-- To-do item --
All records, minus the pictures: write them out exactly.

****************************************

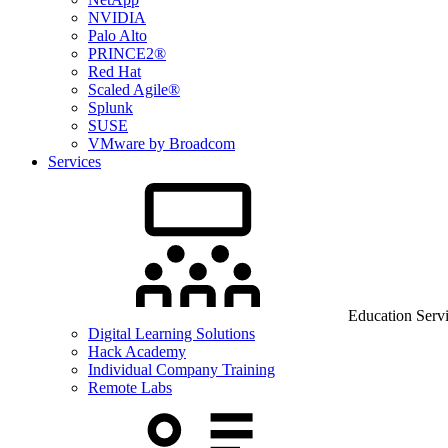
NVIDIA
Palo Alto
PRINCE2®
Red Hat
Scaled Agile®
Splunk
SUSE
VMware by Broadcom
Services
Education Serv
Digital Learning Solutions
Hack Academy
Individual Company Training
Remote Labs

****************************************

-- Response to this task --
NVIDIA
Palo Alto
PRINCE2®
Red Hat
Scaled Agile®
Splunk
SUSE
VMware by Broadcom
Services
Education Serv
Digital Learning Solutions
Hack Academy
Individual Company Training
Remote Labs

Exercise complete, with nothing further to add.